Helen made the maple cream pie. I ate two pieces, which is the correct amount. Sarah called at noon from Portland — she could not make the drive, the weather was wrong and Lucy has a cold, but she sang happy birthday on the phone in the slightly off-key way she has always sung it, and Tom and Ben sang along, and there was a moment where I thought about all the voices that have been on all my birthdays and how the collection of voices changes over time. My father's voice is gone, and my mother's voice, and the voices that preceded them. The new voices are the continuation of what the old voices started. That is how it works.

I did not say any of this. I thanked them and ate pie.

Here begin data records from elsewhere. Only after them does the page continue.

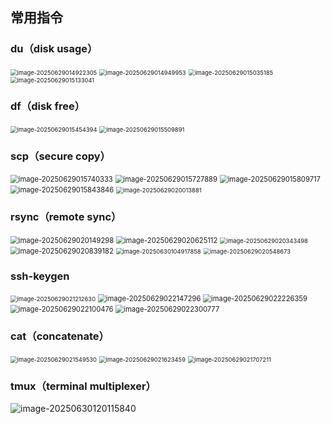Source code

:## 常用指令

### du（disk usage）

<img src="assets/image-20250629014922305.png" alt="image-20250629014922305" style="zoom:67%;" /> 

<img src="assets/image-20250629014949953.png" alt="image-20250629014949953" style="zoom:67%;" /> 

<img src="assets/image-20250629015035185.png" alt="image-20250629015035185" style="zoom:67%;" /> 

<img src="assets/image-20250629015133041.png" alt="image-20250629015133041" style="zoom:67%;" />  

### df（disk free）

<img src="assets/image-20250629015454394.png" alt="image-20250629015454394" style="zoom:67%;" /> 

<img src="assets/image-20250629015509891.png" alt="image-20250629015509891" style="zoom:67%;" /> 

### scp（secure copy）

<img src="assets/image-20250629015740333.png" alt="image-20250629015740333" style="zoom:80%;" /> 

<img src="assets/image-20250629015727889.png" alt="image-20250629015727889" style="zoom:80%;" /> 

<img src="assets/image-20250629015809717.png" alt="image-20250629015809717" style="zoom:80%;" /> 

<img src="assets/image-20250629015843846.png" alt="image-20250629015843846" style="zoom:80%;" /> 

<img src="assets/image-20250629020013881.png" alt="image-20250629020013881" style="zoom:67%;" /> 

### rsync（remote sync）

<img src="assets/image-20250629020149298.png" alt="image-20250629020149298" style="zoom:80%;" /> 

<img src="assets/image-20250629020625112.png" alt="image-20250629020625112" style="zoom:80%;" />  

<img src="assets/image-20250629020343498.png" alt="image-20250629020343498" style="zoom:67%;" /> 

<img src="assets/image-20250629020839182.png" alt="image-20250629020839182" style="zoom:80%;" />  

<img src="assets/image-20250630104917858.png" alt="image-20250630104917858" style="zoom:67%;" /> 

<img src="assets/image-20250629020548673.png" alt="image-20250629020548673" style="zoom: 67%;" />  

### ssh-keygen

<img src="assets/image-20250629021212630.png" alt="image-20250629021212630" style="zoom:67%;" /> 

<img src="assets/image-20250629022147296.png" alt="image-20250629022147296" style="zoom: 80%;" /> 

<img src="assets/image-20250629022226359.png" alt="image-20250629022226359" style="zoom:80%;" />  

<img src="assets/image-20250629022100476.png" alt="image-20250629022100476" style="zoom:80%;" /> 

<img src="assets/image-20250629022300777.png" alt="image-20250629022300777" style="zoom:80%;" /> 

 

### cat（concatenate）

<img src="assets/image-20250629021549530.png" alt="image-20250629021549530" style="zoom:67%;" /> 

<img src="assets/image-20250629021623459.png" alt="image-20250629021623459" style="zoom:67%;" /> 

<img src="assets/image-20250629021707211.png" alt="image-20250629021707211" style="zoom:67%;" /> 

### tmux（terminal multiplexer）

![image-20250630120115840](assets/image-20250630120115840.png)  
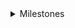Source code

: <details>
 <summary>Milestones</summary>

- leetcode AC888: [date: 2022-09-15](https://raw.githubusercontent.com/psychonaut1f/a/main/img/320CD7E92CAB857071684E4279152692.jpg)
- codeforces AC100: [date: 2022-09-15](https://codeforces.com/contest/1352/submission/172260398)

</details>

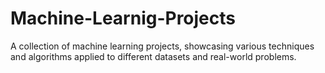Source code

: # Machine-Learnig-Projects
A collection of machine learning projects, showcasing various techniques and algorithms applied to different datasets and real-world problems.
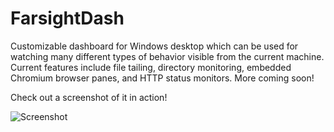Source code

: # FarsightDash
Customizable dashboard for Windows desktop which can be used for watching many different types of behavior visible from the current machine. Current features include file tailing, directory monitoring, embedded Chromium browser panes, and HTTP status monitors. More coming soon!

Check out a screenshot of it in action!

![Screenshot](http://i.imgur.com/BYZdVD7.png)
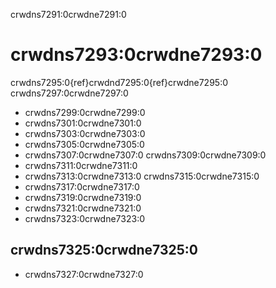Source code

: crwdns7291:0crwdne7291:0
# crwdns7293:0crwdne7293:0

crwdns7295:0{ref}crwdnd7295:0{ref}crwdne7295:0 crwdns7297:0crwdne7297:0

- crwdns7299:0crwdne7299:0
- crwdns7301:0crwdne7301:0
- crwdns7303:0crwdne7303:0
- crwdns7305:0crwdne7305:0
- crwdns7307:0crwdne7307:0 crwdns7309:0crwdne7309:0
- crwdns7311:0crwdne7311:0
- crwdns7313:0crwdne7313:0 crwdns7315:0crwdne7315:0
- crwdns7317:0crwdne7317:0
- crwdns7319:0crwdne7319:0
- crwdns7321:0crwdne7321:0
- crwdns7323:0crwdne7323:0

## crwdns7325:0crwdne7325:0

- crwdns7327:0crwdne7327:0

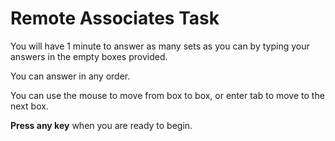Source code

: Remote Associates Task
======================

You will have 1 minute to answer as many sets as you can by typing your answers in the empty boxes provided. 

You can answer in any order. 

You can use the mouse to move from box to box, or enter tab to move to the next box.
 
**Press any key** when you are ready to begin.


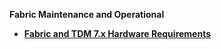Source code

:<strong>Fabric Maintenance and Operational<strong>
        

<ul>
    <li><a href="/articles/98_maintenance_and_operational/Fabric_And_TDM_Hardware_Requirements/README.md">Fabric and TDM 7.x Hardware Requirements</a></li>
</ul>
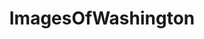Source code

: ---
title: ImagesOfWashington
crosslinks:
- EarthPorn
- pics
- imagesofnetwork
- Washington
- whatsthisplant
- trees
- itookapicture
- mildlyinteresting
- hiking
- OldSchoolCool
- CampingandHiking
- tattoos
- spiders
- funny
- whatisthisthing
- PoliticalHumor
- mycology
- HistoryPorn
- SkyPorn
- Seattle
---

Helen and I had dinner alone Saturday evening after David's family drove back. She had made pot roast earlier in the week, which we reheated, and there were leftover beans from Saturday before. The two of us at the kitchen table after the house was quiet. Helen asked what I was thinking. I said I was thinking about the pie. She said, you are thinking about the pie? I said the pie was excellent. She said that is not what you were thinking about. She is never wrong about these things, which is one of many reasons why I married her and have not reconsidered the decision.

Sixty-six. The heart is good. The leg aches in the cold, as it always does. The mind is sharp. The pie was excellent. It is enough. It is more than enough. The woodstove is doing its work. Vermont in January is cold and quiet and exactly what it always is, and I am in it, which is exactly right.

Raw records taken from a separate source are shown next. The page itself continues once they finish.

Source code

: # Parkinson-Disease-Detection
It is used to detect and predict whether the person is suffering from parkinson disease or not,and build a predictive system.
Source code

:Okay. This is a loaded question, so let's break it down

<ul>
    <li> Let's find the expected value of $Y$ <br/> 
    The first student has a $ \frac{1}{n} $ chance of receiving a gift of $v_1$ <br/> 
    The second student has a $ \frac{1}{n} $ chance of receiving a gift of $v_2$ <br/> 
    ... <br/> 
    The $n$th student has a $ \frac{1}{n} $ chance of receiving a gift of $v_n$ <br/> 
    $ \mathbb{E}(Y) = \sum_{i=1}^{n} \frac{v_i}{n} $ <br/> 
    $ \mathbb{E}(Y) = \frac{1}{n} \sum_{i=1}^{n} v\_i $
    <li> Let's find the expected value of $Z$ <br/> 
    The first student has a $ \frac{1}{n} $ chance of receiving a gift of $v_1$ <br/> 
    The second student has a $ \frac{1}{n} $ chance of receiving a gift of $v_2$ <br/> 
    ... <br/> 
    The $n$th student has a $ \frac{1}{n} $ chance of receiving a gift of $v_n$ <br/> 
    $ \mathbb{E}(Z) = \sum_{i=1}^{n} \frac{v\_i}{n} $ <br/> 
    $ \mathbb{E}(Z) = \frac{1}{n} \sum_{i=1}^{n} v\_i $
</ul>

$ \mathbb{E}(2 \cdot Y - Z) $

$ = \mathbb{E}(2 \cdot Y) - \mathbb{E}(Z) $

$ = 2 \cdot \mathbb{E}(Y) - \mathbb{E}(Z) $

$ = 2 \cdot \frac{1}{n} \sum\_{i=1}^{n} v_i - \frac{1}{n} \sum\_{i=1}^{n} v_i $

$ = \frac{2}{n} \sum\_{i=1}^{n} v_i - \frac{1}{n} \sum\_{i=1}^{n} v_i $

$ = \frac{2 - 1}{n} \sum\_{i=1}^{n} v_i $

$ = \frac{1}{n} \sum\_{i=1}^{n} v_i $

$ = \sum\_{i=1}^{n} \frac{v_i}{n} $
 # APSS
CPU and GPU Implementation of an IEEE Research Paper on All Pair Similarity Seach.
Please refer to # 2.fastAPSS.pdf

Helen made her maple cream pie for the birthday, and I ate two pieces, which I stand by entirely. But when I sat down to write this out, I kept thinking about what makes a cream pie the right dessert for a day like that — not showy, not complicated, just cold and smooth and sweet in a way that asks nothing of you. This strawberry cream cheese pie has that same quality: the kind of thing you set on the table and let speak for itself, which is usually the best approach anyway.

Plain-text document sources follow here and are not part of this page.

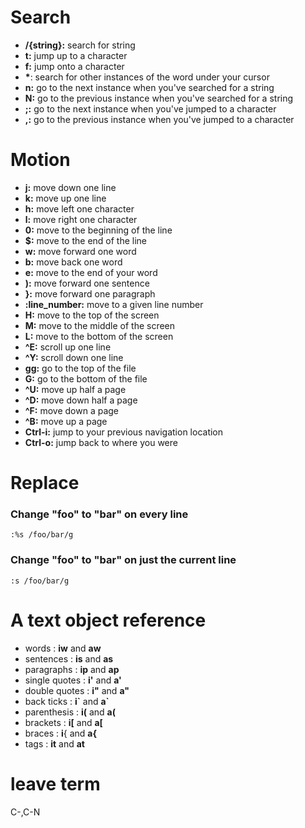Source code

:     
# Search

- **/{string}:** search for string
- **t:** jump up to a character
- **f:** jump onto a character
- __*__: search for other instances of the word under your cursor
- **n:** go to the next instance when you've searched for a string
- **N:** go to the previous instance when you've searched for a string
- **;:** go to the next instance when you've jumped to a character
- **,:** go to the previous instance when you've jumped to a character

# Motion

- **j:** move down one line
- **k:** move up one line
- **h:** move left one character
- **l:** move right one character
- **0:** move to the beginning of the line
- **$:** move to the end of the line
- **w:** move forward one word
- **b:** move back one word
- **e:** move to the end of your word
- **):** move forward one sentence
- **}:** move forward one paragraph
- **:line_number:** move to a given line number
- **H:** move to the top of the screen
- **M:** move to the middle of the screen
- **L:** move to the bottom of the screen
- **\^E:** scroll up one line
- **\^Y:** scroll down one line
- **gg:** go to the top of the file
- **G:** go to the bottom of the file
- **\^U:** move up half a page
- **\^D:** move down half a page
- **\^F:** move down a page
- **\^B:** move up a page
- **Ctrl-i:** jump to your previous navigation location
- **Ctrl-o:** jump back to where you were

# Replace
### Change "foo" to "bar" on every line

    :%s /foo/bar/g

### Change "foo" to "bar" on just the current line

    :s /foo/bar/g


# A text object reference

- words         : **iw** and **aw**
- sentences     : **is** and **as**
- paragraphs    : **ip** and **ap**
- single quotes : **i'** and **a'**
- double quotes : **i"** and **a"**
- back ticks    : **i\`** and **a\`**
- parenthesis   : **i(** and **a(**
- brackets      : **i[** and **a[**
- braces        : **i**{ and **a{**
- tags          : **it** and **at**


# leave term
C-\,C-N



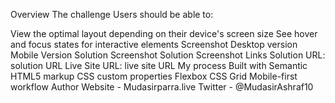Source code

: Overview
The challenge
Users should be able to:

View the optimal layout depending on their device's screen size
See hover and focus states for interactive elements
Screenshot
Desktop version	Mobile Version
Solution Screenshot	Solution Screenshot
Links
Solution URL: solution URL
Live Site URL: live site URL
My process
Built with
Semantic HTML5 markup
CSS custom properties
Flexbox
CSS Grid
Mobile-first workflow
Author
Website - Mudasirparra.live
Twitter - @MudasirAshraf10
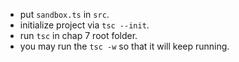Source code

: <!-- Setup -->

- put `sandbox.ts` in `src`.
- initialize project via `tsc --init`.
- run `tsc` in chap 7 root folder.
- you may run the `tsc -w` so that it will keep running.
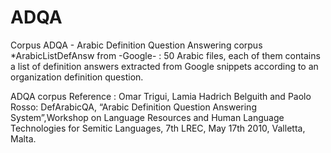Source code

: # ADQA
Corpus ADQA - Arabic Definition Question Answering corpus
*ArabicListDefAnsw from -Google- : 50 Arabic files, each of them contains a list of definition answers extracted from Google snippets according to an organization definition question.

ADQA corpus Reference : Omar Trigui, Lamia Hadrich Belguith and Paolo Rosso: DefArabicQA, “Arabic Definition Question Answering   System”,Workshop on Language Resources and Human Language Technologies for Semitic Languages, 7th LREC, May 17th 2010, Valletta, Malta.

Strawberry Cream Cheese Pie

Prep Time: 20 minutes | Cook Time: 0 minutes | Total Time: 2 hours 20 minutes (includes chilling) | Servings: 8

Ingredients

  • 1 pre-made graham cracker pie crust (9-inch)
  • 8 oz cream cheese, softened
  • 1 cup powdered sugar
  • 1 teaspoon vanilla extract
  • 1 cup heavy whipping cream
  • 2 cups fresh strawberries, hulled and sliced
  • 1/3 cup strawberry jam or preserves
  • 1 tablespoon lemon juice

Instructions

  1. Make the cream filling. In a large bowl, beat the softened cream cheese with an electric mixer until smooth and fluffy, about 2 minutes. Add the powdered sugar and vanilla extract and beat until fully combined.
  2. Whip the cream. In a separate chilled bowl, whip the heavy cream to stiff peaks. Gently fold the whipped cream into the cream cheese mixture in two additions until just combined and no streaks remain.
  3. Fill the crust. Spoon the cream cheese filling into the graham cracker crust and spread evenly with a spatula. Smooth the top.
  4. Prepare the strawberry topping. In a small saucepan over low heat, warm the strawberry jam with the lemon juice, stirring until loose and smooth, about 2 minutes. Remove from heat and let cool for 5 minutes.
  5. Top the pie. Arrange the sliced strawberries over the cream cheese filling in an even layer. Brush or spoon the warm jam glaze over the strawberries to coat.
  6. Chill. Refrigerate the pie for at least 2 hours, or until the filling is fully set. Slice and serve cold.

Nutrition (per serving)

Calories: 385 | Protein: 4g | Fat: 24g | Carbs: 38g | Fiber: 1g | Sodium: 210mg

Walter Bergstrom
About the cook who shared this
Walter Bergstrom
Week 148 of Walter’s 30-year story · Burlington, Vermont
Walt is a seventy-three-year-old retired high school history teacher from Burlington, Vermont — a Vietnam veteran, a widower, and a grandfather of five who cooks New England comfort food in the same kitchen where his wife Margaret made bread every Saturday for forty years. He lost Margaret to a stroke in 2021, and now he bakes her bread himself, not because he's good at it but because the smell fills the house and for an hour she's still there.